--- start Exercise input ---

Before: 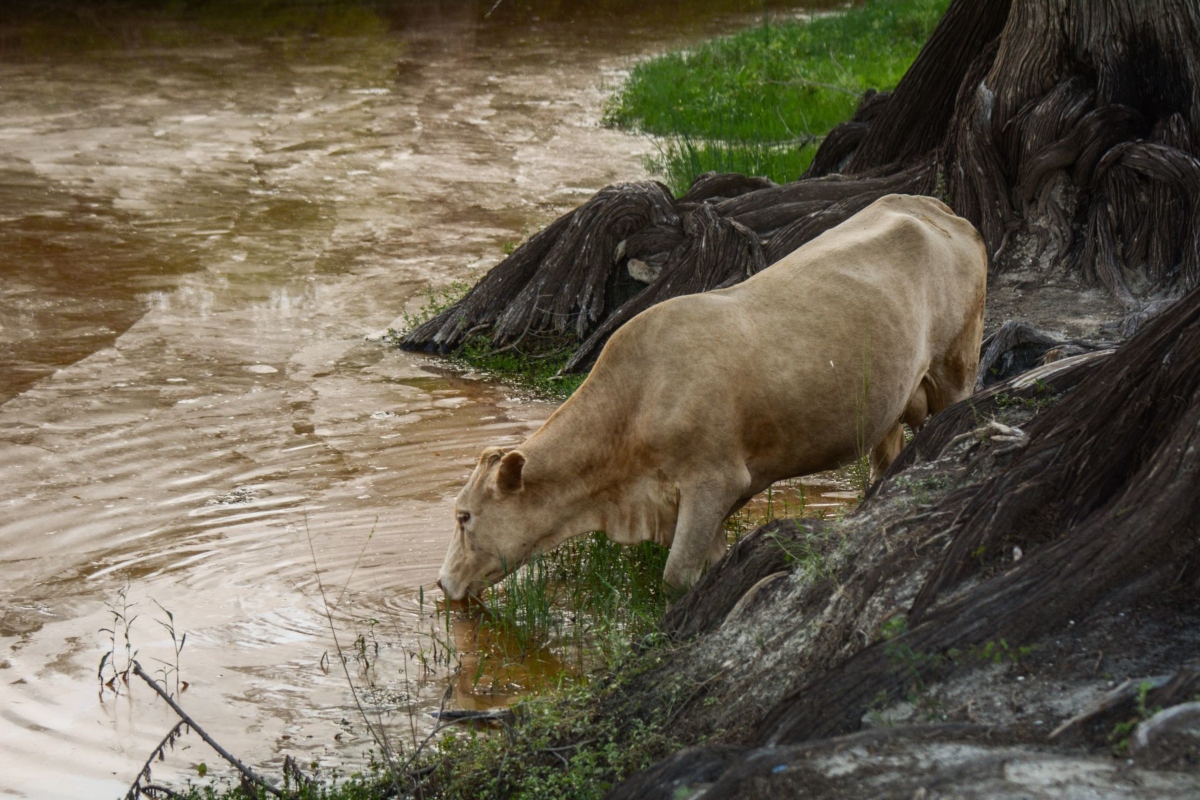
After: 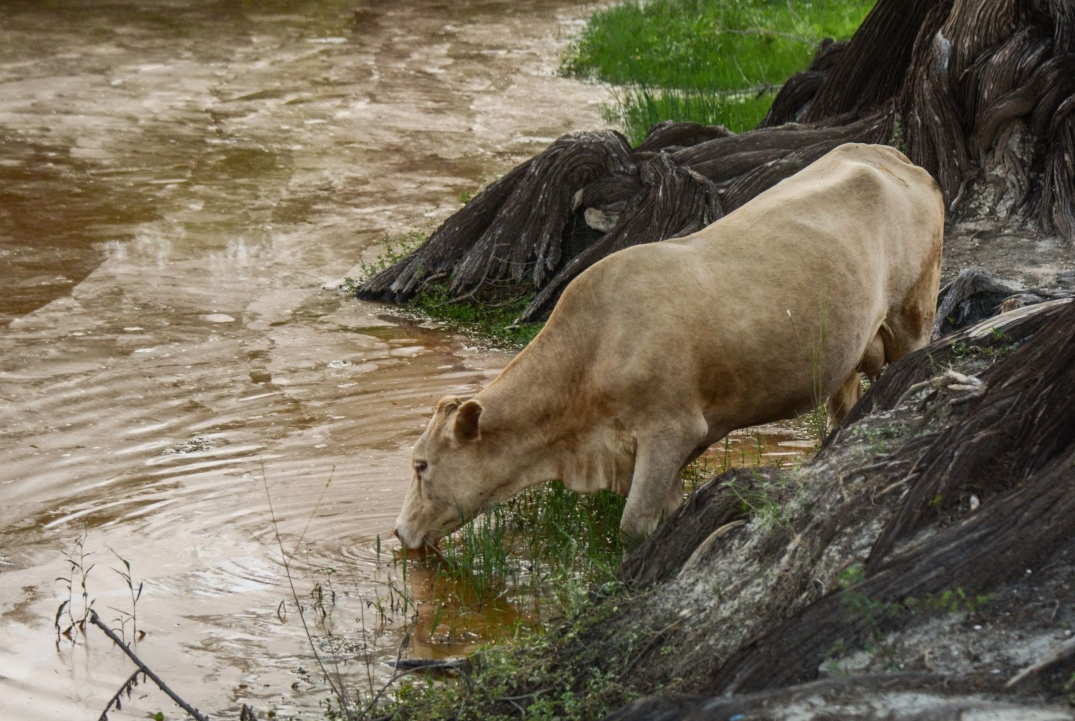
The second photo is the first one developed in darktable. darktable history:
tone equalizer: edges refinement/feathering 500, mask exposure compensation -1.57 EV, preserve details no
crop: left 3.61%, top 6.466%, right 6.744%, bottom 3.341%
shadows and highlights: radius 265.13, soften with gaussian
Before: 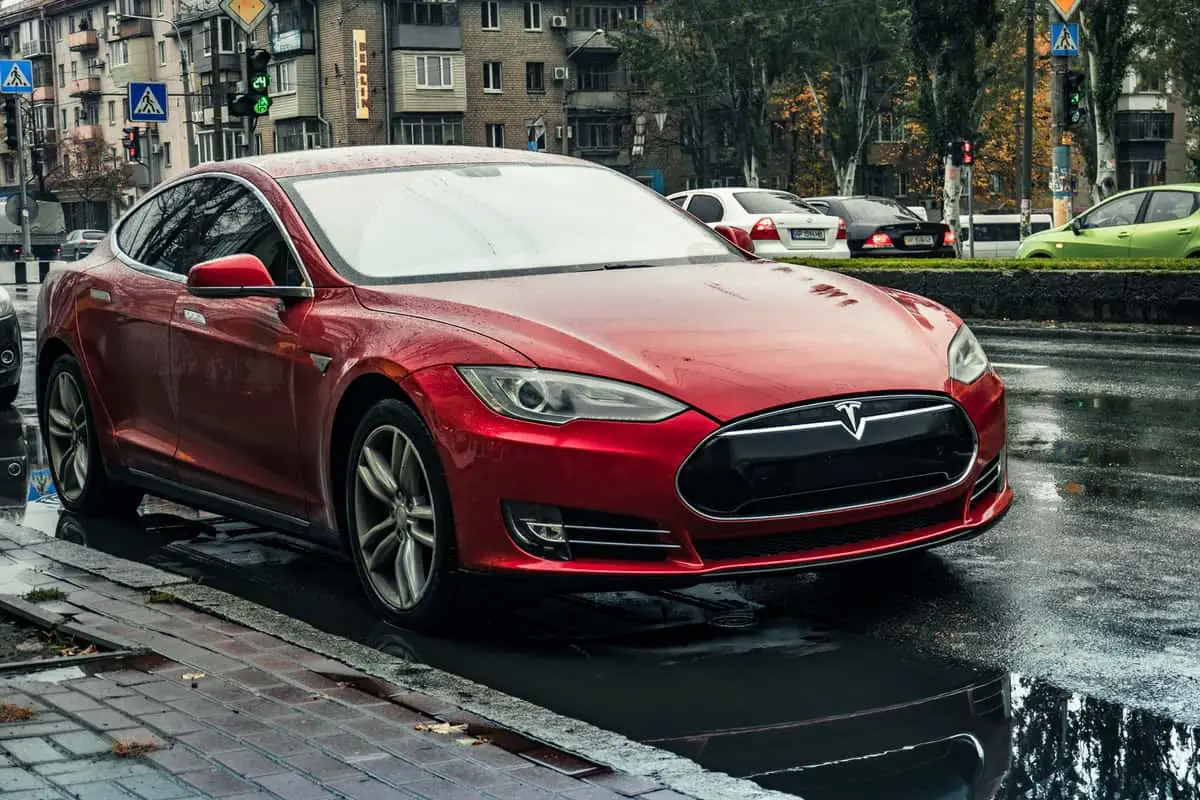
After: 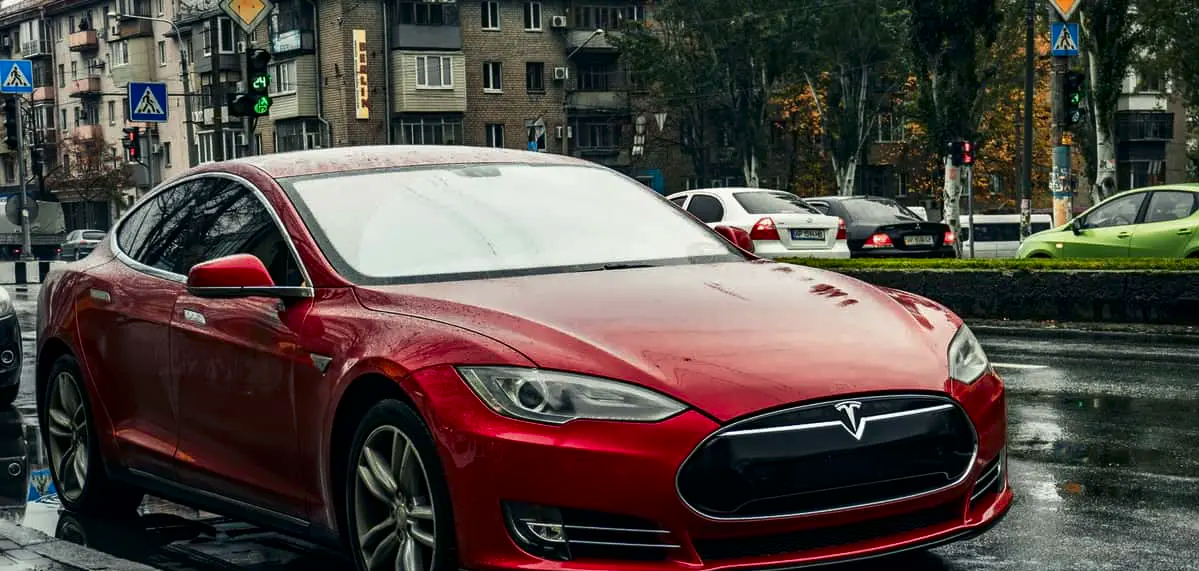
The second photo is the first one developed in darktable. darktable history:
crop: bottom 28.576%
contrast brightness saturation: contrast 0.07, brightness -0.13, saturation 0.06
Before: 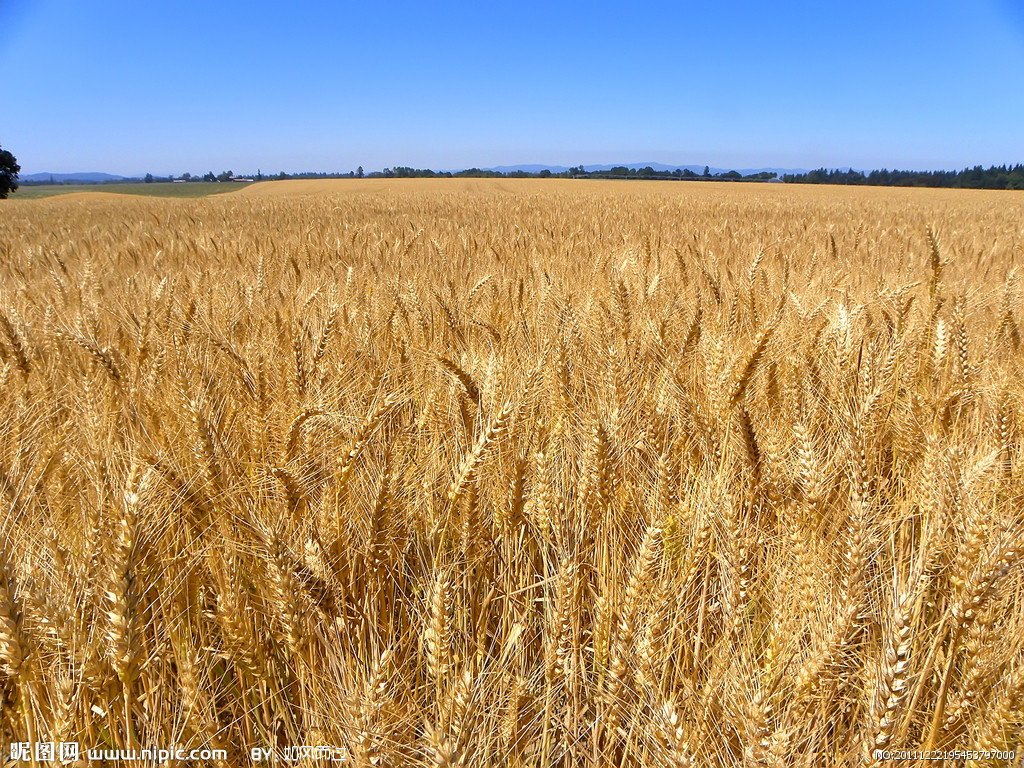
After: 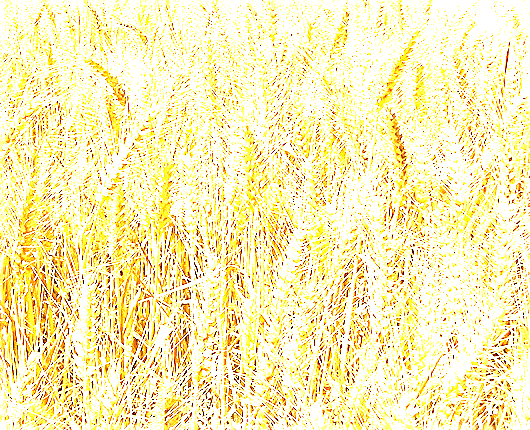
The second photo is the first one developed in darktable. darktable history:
exposure: black level correction 0, exposure 4 EV, compensate exposure bias true, compensate highlight preservation false
crop: left 34.479%, top 38.822%, right 13.718%, bottom 5.172%
sharpen: on, module defaults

--- end Exercise input ---

**Exercise aim**
Set out every line of the three items above as a single numbered list, skipping blank lines. Leave the pictures out of your answer.

**Solution to this exercise**
1. Before: 
2. After: 
3. The second photo is the first one developed in darktable. darktable history:
4. tone equalizer: edges refinement/feathering 500, mask exposure compensation -1.57 EV, preserve details no
5. crop: left 3.61%, top 6.466%, right 6.744%, bottom 3.341%
6. shadows and highlights: radius 265.13, soften with gaussian
7. Before: 
8. After: 
9. The second photo is the first one developed in darktable. darktable history:
10. crop: bottom 28.576%
11. contrast brightness saturation: contrast 0.07, brightness -0.13, saturation 0.06
12. Before: 
13. After: 
14. The second photo is the first one developed in darktable. darktable history:
15. exposure: black level correction 0, exposure 4 EV, compensate exposure bias true, compensate highlight preservation false
16. crop: left 34.479%, top 38.822%, right 13.718%, bottom 5.172%
17. sharpen: on, module defaults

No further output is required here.